## Excerpt
begin

In this post I will contribute a result about neural network training which is surprising but probably not useful.

Introduction

Neural network training is an inherently random process (Summers & Dineen 2021). Every run of training, with the same hyperparameters, produces a unique network with unique behavior.

This variation makes it difficult to precisely study the effects of subtle changes in hyperparameters, like the learning rate.

For example, if we compare two runs of training with learning rates 0.5 and 0.55, then it is usually not possible to say what the effect of the different learning rates was, because any effects caused by such a small change will be drowned out by the inherent variability between runs.

This is in contrast to a field like structural engineering, where one can often say exactly what the effect will be of adding each additional increment of force to the structure.

As far as I’m aware, up to this point, it remains beyond the power of neural network science to say anything precise at all about the effect of changes in the learning rate.

It is even possible that the relationship between the learning rate and the outcome of training could be chaotic/fractal, as @jaschasd suggests in his post on X. (the main figure of which is reproduced below) chaos

If we wish to succeed in our goal of turning the practice of deep learning into a mature engineering discipline, then it is of interest for us to begin by locating any precise true statement about the effect of the hyperparameters on practical neural network trainings.

In this post we contribute one such statement regarding the effect of the learning rate.

Experiment

By the way, I'm sure this figure can get 10K likes on X.com just because it is visually captivating. But that would likely generate less intelligent discussion than just a single curious person reading this post.

Figure 1. Learning rate has a locally linear effect on average neural network behavior across repeated runs of training.


This figure shows a certain empirical law of neural net behavior, as a function of the learning rate, which emerges when we take the average over repeated runs of training.

The experimental recipe which generated the figure is as follows.

  1. Train N networks on CIFAR-10 with learning rate 0.4, another N with lr=0.5, and another N with lr=0.6. All other hyperparameters besides the learning rate are kept fixed.
  2. This gives us 3 sets of N trained networks. Evaluate them all on the CIFAR-10 test-set, yielding three tensors of logit outputs, each of shape (N, 10000, 10) (because the test-set contains 10,000 examples).

end

## Given data
begin

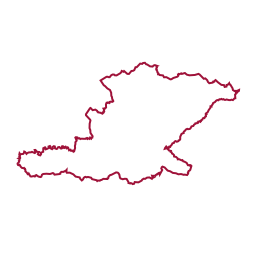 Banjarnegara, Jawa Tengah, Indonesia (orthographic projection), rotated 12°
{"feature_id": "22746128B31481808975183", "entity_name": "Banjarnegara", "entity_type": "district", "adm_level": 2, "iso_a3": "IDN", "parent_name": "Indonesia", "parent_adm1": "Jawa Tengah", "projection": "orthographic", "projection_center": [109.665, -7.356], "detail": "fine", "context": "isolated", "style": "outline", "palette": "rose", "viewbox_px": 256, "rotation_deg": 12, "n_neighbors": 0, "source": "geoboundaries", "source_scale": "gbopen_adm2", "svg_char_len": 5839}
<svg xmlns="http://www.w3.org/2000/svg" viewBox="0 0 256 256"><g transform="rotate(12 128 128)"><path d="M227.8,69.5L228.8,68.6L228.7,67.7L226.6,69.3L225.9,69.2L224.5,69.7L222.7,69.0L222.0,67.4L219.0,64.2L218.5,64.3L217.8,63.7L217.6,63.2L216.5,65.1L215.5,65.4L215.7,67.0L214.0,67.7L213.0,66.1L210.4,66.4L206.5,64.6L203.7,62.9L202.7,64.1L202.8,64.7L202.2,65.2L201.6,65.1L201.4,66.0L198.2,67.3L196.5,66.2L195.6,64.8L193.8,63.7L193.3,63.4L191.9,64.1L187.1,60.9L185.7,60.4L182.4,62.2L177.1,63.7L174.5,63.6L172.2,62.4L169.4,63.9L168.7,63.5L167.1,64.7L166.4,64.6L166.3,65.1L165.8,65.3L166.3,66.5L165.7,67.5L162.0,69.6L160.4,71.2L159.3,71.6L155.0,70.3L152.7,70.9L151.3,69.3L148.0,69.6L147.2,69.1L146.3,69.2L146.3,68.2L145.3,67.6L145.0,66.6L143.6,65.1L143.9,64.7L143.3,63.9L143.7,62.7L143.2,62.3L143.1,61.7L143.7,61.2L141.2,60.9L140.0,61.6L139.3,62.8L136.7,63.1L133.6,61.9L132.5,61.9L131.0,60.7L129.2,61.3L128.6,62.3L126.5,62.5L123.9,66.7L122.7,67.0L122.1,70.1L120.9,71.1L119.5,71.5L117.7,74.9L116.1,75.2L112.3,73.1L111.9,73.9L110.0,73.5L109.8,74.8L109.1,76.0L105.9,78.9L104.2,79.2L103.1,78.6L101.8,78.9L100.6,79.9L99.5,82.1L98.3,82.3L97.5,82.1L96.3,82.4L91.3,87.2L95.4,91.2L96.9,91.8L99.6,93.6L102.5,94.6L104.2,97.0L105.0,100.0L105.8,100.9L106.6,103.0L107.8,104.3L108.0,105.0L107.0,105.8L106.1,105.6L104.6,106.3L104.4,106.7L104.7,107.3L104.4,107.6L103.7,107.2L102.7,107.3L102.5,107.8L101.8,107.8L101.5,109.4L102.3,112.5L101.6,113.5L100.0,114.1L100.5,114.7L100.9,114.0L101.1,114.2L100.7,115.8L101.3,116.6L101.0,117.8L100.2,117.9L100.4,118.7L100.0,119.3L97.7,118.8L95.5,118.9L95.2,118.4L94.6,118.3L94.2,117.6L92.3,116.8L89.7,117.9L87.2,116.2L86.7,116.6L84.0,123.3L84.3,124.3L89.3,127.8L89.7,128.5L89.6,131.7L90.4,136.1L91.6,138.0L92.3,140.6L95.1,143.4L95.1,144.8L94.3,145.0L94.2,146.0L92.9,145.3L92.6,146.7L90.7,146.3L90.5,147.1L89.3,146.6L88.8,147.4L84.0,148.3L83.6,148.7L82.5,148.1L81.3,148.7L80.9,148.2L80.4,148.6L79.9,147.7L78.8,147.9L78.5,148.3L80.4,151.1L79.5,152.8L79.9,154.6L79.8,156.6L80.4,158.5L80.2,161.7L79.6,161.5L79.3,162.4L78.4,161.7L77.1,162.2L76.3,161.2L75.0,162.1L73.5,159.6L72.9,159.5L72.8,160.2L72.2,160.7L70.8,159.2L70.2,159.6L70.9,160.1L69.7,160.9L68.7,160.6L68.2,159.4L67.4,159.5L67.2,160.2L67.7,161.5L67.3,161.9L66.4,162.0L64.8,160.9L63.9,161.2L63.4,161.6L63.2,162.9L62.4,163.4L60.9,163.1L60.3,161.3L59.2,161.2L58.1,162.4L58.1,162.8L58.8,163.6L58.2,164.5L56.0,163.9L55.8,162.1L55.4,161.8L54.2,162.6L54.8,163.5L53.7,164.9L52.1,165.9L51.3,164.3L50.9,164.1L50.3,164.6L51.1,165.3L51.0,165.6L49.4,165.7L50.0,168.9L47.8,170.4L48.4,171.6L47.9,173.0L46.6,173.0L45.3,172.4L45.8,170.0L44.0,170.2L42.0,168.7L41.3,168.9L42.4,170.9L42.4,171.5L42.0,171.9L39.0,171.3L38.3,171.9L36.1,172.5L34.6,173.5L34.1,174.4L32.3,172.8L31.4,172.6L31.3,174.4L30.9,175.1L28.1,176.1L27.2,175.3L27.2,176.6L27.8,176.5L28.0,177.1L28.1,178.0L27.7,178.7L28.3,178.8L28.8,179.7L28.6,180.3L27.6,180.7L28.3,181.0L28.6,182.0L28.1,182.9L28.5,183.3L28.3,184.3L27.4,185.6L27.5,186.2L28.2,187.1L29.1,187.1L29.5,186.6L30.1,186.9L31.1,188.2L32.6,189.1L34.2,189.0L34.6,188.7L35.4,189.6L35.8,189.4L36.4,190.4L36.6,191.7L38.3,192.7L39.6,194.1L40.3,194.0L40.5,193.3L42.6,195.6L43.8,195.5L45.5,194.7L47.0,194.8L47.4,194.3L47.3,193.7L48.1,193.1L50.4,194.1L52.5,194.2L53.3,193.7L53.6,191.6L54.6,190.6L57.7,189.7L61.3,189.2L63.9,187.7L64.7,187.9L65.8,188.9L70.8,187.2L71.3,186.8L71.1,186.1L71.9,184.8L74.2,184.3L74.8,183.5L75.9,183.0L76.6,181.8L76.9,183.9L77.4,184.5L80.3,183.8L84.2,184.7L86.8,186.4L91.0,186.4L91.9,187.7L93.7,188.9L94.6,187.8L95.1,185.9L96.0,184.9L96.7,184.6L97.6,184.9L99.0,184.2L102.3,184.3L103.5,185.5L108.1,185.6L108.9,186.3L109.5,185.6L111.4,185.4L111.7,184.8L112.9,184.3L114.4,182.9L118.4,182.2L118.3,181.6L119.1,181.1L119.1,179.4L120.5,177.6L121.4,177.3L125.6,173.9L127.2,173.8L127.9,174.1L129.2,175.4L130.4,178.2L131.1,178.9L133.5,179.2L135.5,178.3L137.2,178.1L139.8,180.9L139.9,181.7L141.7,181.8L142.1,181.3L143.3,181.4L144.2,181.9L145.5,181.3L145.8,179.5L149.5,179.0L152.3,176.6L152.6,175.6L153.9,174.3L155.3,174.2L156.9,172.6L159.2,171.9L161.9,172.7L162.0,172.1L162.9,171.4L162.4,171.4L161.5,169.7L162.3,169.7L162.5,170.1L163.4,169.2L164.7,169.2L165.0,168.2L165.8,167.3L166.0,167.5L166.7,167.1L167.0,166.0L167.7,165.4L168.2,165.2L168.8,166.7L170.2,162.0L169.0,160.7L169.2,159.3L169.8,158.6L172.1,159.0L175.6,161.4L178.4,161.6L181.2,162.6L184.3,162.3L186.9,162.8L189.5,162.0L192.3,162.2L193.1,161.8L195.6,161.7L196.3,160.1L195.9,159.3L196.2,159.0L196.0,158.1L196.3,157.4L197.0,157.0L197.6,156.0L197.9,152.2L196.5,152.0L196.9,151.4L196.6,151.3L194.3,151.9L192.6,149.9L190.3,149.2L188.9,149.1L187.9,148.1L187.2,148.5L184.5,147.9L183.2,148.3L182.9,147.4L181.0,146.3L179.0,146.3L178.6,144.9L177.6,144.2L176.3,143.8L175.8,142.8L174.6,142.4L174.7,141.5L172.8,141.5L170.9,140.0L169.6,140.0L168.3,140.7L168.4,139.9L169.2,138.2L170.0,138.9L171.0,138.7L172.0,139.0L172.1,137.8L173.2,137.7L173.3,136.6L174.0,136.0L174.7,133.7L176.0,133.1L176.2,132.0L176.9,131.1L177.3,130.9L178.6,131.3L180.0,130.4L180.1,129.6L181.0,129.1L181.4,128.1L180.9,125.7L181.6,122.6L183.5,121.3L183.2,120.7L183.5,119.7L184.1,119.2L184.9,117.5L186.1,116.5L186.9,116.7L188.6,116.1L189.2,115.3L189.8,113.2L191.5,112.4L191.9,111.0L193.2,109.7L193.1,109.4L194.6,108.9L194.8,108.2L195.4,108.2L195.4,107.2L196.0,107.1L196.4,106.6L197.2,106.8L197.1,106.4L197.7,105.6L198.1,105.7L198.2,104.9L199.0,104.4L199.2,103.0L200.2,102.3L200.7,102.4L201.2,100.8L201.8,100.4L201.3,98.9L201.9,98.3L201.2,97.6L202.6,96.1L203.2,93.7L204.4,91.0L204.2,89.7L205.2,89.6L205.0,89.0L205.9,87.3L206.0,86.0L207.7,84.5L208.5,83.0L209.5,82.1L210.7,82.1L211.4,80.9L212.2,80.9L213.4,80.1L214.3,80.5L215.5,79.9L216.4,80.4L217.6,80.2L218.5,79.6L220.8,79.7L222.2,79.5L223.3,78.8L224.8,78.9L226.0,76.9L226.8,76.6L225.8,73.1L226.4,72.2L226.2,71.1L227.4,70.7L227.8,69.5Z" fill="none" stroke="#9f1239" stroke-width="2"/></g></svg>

end

## Tasks
a) In the learning-rate post, what is the shape of each tensor of logit outputs produced by evaluating the trained networks?
b) Name every learning-rate value mentioned in the learning-rate post.
c) Condense the paragraph of the learning-rate post beginning "For example, if we compare" into one shorter sentence.

## Task-by-task outputs
a) (N, 10000, 10)

b) 0.4, 0.5, 0.55, 0.6

c) Comparing two training runs at learning rates 0.5 and 0.55 usually cannot reveal the effect of the difference, because the inherent variability between runs drowns out the effects of so small a change.